-- Recorded information follows --
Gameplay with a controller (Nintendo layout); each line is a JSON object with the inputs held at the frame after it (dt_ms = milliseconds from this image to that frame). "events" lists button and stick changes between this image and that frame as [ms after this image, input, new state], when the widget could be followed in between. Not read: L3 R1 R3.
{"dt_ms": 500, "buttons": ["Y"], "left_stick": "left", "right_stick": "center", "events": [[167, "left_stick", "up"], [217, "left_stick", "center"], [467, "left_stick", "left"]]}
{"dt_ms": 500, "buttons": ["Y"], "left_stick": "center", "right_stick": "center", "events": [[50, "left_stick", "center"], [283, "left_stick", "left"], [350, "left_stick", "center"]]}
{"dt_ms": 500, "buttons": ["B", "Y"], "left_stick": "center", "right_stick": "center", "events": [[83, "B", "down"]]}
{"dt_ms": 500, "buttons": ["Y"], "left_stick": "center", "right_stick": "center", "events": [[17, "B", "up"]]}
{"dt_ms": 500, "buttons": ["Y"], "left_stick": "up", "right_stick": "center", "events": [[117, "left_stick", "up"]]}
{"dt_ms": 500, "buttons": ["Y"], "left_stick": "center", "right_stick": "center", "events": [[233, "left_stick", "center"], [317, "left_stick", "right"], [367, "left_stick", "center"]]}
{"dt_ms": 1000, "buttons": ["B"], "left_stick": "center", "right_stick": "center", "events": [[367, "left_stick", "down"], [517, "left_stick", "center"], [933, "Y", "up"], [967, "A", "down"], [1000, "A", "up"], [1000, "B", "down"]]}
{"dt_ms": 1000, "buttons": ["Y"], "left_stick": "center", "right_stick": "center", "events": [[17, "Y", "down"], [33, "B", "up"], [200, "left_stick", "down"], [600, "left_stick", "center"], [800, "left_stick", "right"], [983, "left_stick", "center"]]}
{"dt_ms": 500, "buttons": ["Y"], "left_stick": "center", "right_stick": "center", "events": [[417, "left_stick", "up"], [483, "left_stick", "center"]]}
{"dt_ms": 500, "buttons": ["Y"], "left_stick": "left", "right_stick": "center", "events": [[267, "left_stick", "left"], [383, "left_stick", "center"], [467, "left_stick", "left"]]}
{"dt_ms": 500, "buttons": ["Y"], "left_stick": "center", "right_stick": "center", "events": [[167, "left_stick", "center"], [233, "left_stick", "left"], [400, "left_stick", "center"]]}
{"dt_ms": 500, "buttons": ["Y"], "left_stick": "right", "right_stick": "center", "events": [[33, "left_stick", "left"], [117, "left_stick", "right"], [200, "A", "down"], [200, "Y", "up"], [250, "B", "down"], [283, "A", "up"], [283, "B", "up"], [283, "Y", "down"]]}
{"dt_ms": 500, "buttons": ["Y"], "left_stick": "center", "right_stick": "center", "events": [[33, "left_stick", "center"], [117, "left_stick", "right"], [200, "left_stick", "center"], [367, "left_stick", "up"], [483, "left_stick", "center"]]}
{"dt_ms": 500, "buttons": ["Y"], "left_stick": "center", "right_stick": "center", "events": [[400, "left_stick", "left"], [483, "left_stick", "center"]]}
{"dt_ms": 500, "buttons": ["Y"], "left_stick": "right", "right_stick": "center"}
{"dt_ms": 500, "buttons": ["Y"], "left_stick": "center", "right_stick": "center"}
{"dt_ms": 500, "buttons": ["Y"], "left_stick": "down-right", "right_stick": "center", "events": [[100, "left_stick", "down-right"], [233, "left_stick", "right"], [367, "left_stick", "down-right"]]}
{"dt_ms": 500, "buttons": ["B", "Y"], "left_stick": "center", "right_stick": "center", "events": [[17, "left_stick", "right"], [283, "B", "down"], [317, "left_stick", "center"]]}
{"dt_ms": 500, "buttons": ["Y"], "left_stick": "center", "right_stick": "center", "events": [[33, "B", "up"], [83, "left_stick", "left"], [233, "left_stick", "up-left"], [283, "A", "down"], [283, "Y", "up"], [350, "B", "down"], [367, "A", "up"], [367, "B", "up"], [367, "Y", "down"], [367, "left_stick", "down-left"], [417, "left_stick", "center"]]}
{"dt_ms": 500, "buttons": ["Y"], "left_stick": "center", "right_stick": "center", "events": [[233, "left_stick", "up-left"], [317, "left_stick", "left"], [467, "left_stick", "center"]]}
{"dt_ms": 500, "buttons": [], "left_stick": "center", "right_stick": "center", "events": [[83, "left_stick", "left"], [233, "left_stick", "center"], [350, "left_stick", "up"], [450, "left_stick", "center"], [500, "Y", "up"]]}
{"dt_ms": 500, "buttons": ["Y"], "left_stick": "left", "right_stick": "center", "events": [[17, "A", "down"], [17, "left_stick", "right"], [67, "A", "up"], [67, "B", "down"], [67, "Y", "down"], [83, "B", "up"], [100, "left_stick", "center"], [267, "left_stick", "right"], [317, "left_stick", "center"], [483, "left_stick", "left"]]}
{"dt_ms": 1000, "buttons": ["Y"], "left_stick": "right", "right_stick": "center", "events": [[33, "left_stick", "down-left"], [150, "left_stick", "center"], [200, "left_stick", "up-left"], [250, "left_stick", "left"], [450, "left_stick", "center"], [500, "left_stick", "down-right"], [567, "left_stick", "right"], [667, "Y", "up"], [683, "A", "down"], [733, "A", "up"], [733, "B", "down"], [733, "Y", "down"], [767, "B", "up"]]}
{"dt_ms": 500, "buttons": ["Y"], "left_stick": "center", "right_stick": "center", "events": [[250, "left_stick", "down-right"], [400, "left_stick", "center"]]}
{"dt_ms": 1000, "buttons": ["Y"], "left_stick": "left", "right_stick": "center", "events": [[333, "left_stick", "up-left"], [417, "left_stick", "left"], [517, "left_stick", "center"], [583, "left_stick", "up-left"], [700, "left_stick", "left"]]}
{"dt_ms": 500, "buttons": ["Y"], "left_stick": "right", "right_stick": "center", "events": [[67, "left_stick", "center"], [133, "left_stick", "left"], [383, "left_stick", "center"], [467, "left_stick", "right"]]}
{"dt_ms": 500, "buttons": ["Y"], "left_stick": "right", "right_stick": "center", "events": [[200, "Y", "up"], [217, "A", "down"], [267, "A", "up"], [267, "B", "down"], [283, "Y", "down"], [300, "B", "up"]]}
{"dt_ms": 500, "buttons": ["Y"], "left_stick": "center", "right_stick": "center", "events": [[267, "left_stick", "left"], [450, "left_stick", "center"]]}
-- Recorded information concluded --
- _Exercise_: Each entry needs to be copied out exactly.

- _Task output_:
Gameplay with a controller (Nintendo layout); each line is a JSON object with the inputs held at the frame after it (dt_ms = milliseconds from this image to that frame). "events" lists button and stick changes between this image and that frame as [ms after this image, input, new state], when the widget could be followed in between. Not read: L3 R1 R3.
{"dt_ms": 500, "buttons": ["Y"], "left_stick": "left", "right_stick": "center", "events": [[167, "left_stick", "up"], [217, "left_stick", "center"], [467, "left_stick", "left"]]}
{"dt_ms": 500, "buttons": ["Y"], "left_stick": "center", "right_stick": "center", "events": [[50, "left_stick", "center"], [283, "left_stick", "left"], [350, "left_stick", "center"]]}
{"dt_ms": 500, "buttons": ["B", "Y"], "left_stick": "center", "right_stick": "center", "events": [[83, "B", "down"]]}
{"dt_ms": 500, "buttons": ["Y"], "left_stick": "center", "right_stick": "center", "events": [[17, "B", "up"]]}
{"dt_ms": 500, "buttons": ["Y"], "left_stick": "up", "right_stick": "center", "events": [[117, "left_stick", "up"]]}
{"dt_ms": 500, "buttons": ["Y"], "left_stick": "center", "right_stick": "center", "events": [[233, "left_stick", "center"], [317, "left_stick", "right"], [367, "left_stick", "center"]]}
{"dt_ms": 1000, "buttons": ["B"], "left_stick": "center", "right_stick": "center", "events": [[367, "left_stick", "down"], [517, "left_stick", "center"], [933, "Y", "up"], [967, "A", "down"], [1000, "A", "up"], [1000, "B", "down"]]}
{"dt_ms": 1000, "buttons": ["Y"], "left_stick": "center", "right_stick": "center", "events": [[17, "Y", "down"], [33, "B", "up"], [200, "left_stick", "down"], [600, "left_stick", "center"], [800, "left_stick", "right"], [983, "left_stick", "center"]]}
{"dt_ms": 500, "buttons": ["Y"], "left_stick": "center", "right_stick": "center", "events": [[417, "left_stick", "up"], [483, "left_stick", "center"]]}
{"dt_ms": 500, "buttons": ["Y"], "left_stick": "left", "right_stick": "center", "events": [[267, "left_stick", "left"], [383, "left_stick", "center"], [467, "left_stick", "left"]]}
{"dt_ms": 500, "buttons": ["Y"], "left_stick": "center", "right_stick": "center", "events": [[167, "left_stick", "center"], [233, "left_stick", "left"], [400, "left_stick", "center"]]}
{"dt_ms": 500, "buttons": ["Y"], "left_stick": "right", "right_stick": "center", "events": [[33, "left_stick", "left"], [117, "left_stick", "right"], [200, "A", "down"], [200, "Y", "up"], [250, "B", "down"], [283, "A", "up"], [283, "B", "up"], [283, "Y", "down"]]}
{"dt_ms": 500, "buttons": ["Y"], "left_stick": "center", "right_stick": "center", "events": [[33, "left_stick", "center"], [117, "left_stick", "right"], [200, "left_stick", "center"], [367, "left_stick", "up"], [483, "left_stick", "center"]]}
{"dt_ms": 500, "buttons": ["Y"], "left_stick": "center", "right_stick": "center", "events": [[400, "left_stick", "left"], [483, "left_stick", "center"]]}
{"dt_ms": 500, "buttons": ["Y"], "left_stick": "right", "right_stick": "center"}
{"dt_ms": 500, "buttons": ["Y"], "left_stick": "center", "right_stick": "center"}
{"dt_ms": 500, "buttons": ["Y"], "left_stick": "down-right", "right_stick": "center", "events": [[100, "left_stick", "down-right"], [233, "left_stick", "right"], [367, "left_stick", "down-right"]]}
{"dt_ms": 500, "buttons": ["B", "Y"], "left_stick": "center", "right_stick": "center", "events": [[17, "left_stick", "right"], [283, "B", "down"], [317, "left_stick", "center"]]}
{"dt_ms": 500, "buttons": ["Y"], "left_stick": "center", "right_stick": "center", "events": [[33, "B", "up"], [83, "left_stick", "left"], [233, "left_stick", "up-left"], [283, "A", "down"], [283, "Y", "up"], [350, "B", "down"], [367, "A", "up"], [367, "B", "up"], [367, "Y", "down"], [367, "left_stick", "down-left"], [417, "left_stick", "center"]]}
{"dt_ms": 500, "buttons": ["Y"], "left_stick": "center", "right_stick": "center", "events": [[233, "left_stick", "up-left"], [317, "left_stick", "left"], [467, "left_stick", "center"]]}
{"dt_ms": 500, "buttons": [], "left_stick": "center", "right_stick": "center", "events": [[83, "left_stick", "left"], [233, "left_stick", "center"], [350, "left_stick", "up"], [450, "left_stick", "center"], [500, "Y", "up"]]}
{"dt_ms": 500, "buttons": ["Y"], "left_stick": "left", "right_stick": "center", "events": [[17, "A", "down"], [17, "left_stick", "right"], [67, "A", "up"], [67, "B", "down"], [67, "Y", "down"], [83, "B", "up"], [100, "left_stick", "center"], [267, "left_stick", "right"], [317, "left_stick", "center"], [483, "left_stick", "left"]]}
{"dt_ms": 1000, "buttons": ["Y"], "left_stick": "right", "right_stick": "center", "events": [[33, "left_stick", "down-left"], [150, "left_stick", "center"], [200, "left_stick", "up-left"], [250, "left_stick", "left"], [450, "left_stick", "center"], [500, "left_stick", "down-right"], [567, "left_stick", "right"], [667, "Y", "up"], [683, "A", "down"], [733, "A", "up"], [733, "B", "down"], [733, "Y", "down"], [767, "B", "up"]]}
{"dt_ms": 500, "buttons": ["Y"], "left_stick": "center", "right_stick": "center", "events": [[250, "left_stick", "down-right"], [400, "left_stick", "center"]]}
{"dt_ms": 1000, "buttons": ["Y"], "left_stick": "left", "right_stick": "center", "events": [[333, "left_stick", "up-left"], [417, "left_stick", "left"], [517, "left_stick", "center"], [583, "left_stick", "up-left"], [700, "left_stick", "left"]]}
{"dt_ms": 500, "buttons": ["Y"], "left_stick": "right", "right_stick": "center", "events": [[67, "left_stick", "center"], [133, "left_stick", "left"], [383, "left_stick", "center"], [467, "left_stick", "right"]]}
{"dt_ms": 500, "buttons": ["Y"], "left_stick": "right", "right_stick": "center", "events": [[200, "Y", "up"], [217, "A", "down"], [267, "A", "up"], [267, "B", "down"], [283, "Y", "down"], [300, "B", "up"]]}
{"dt_ms": 500, "buttons": ["Y"], "left_stick": "center", "right_stick": "center", "events": [[267, "left_stick", "left"], [450, "left_stick", "center"]]}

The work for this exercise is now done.